Problem Statement: Implement Min Stack

Implement a stack that supports the following operations in O(1) time complexity:


push(x) : Push the element x onto the stack.

pop() : Removes the element at the top of the stack.

top() : Get the topmost element of the stack.

getMin() : Get the minimum element in the stack.

Assume that pop, top and getMin will only be called on non-empty stack.


Solution:

Internally we maintain a stack of tuples, where the first value represents the value added to the stack, and the second represents the minimum value in the stack at the point of insertion.

Because push and pop operations only occur at the top of the stack, we know that the things elements below the top element won't change. This means that we can know the minimum at any given point by just comparing the top most value with the one immediately before it.
+++
TASK REQUIREMENTS
Reproduce the min stack passage word for word, beginning at the words "Because push and" and stopping after "immediately before it.".
+++
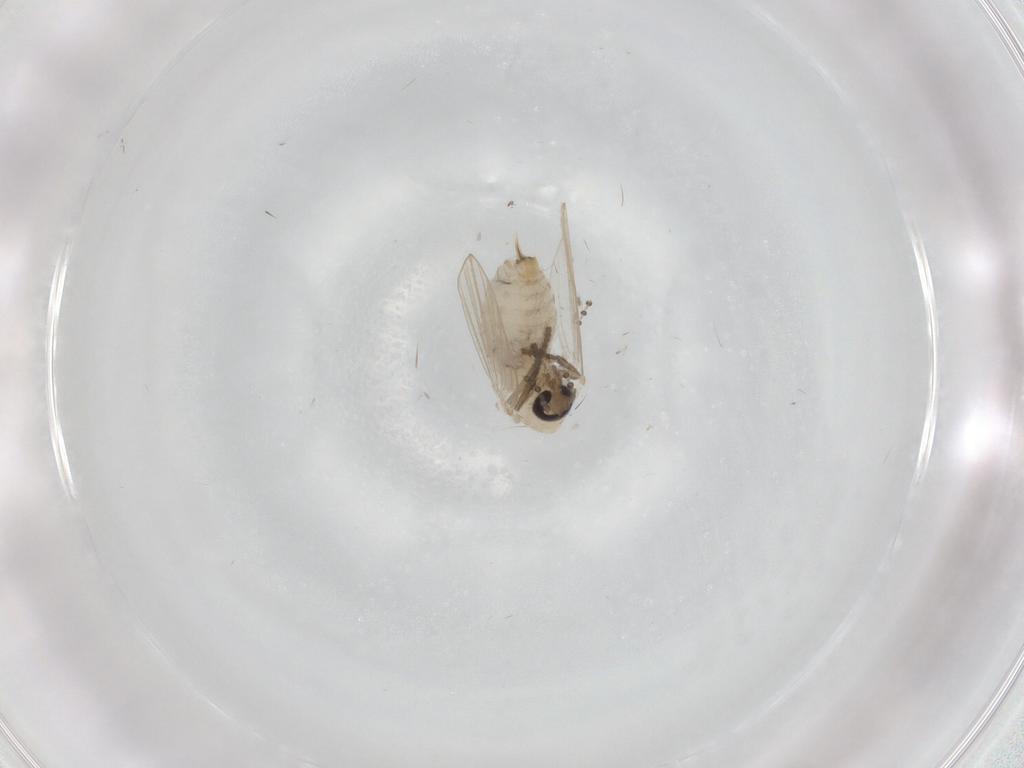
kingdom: Animalia
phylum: Arthropoda
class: Insecta
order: Diptera
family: Psychodidae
+++
OUTPUT OF THE EXERCISE
Because push and pop operations only occur at the top of the stack, we know that the things elements below the top element won't change. This means that we can know the minimum at any given point by just comparing the top most value with the one immediately before it.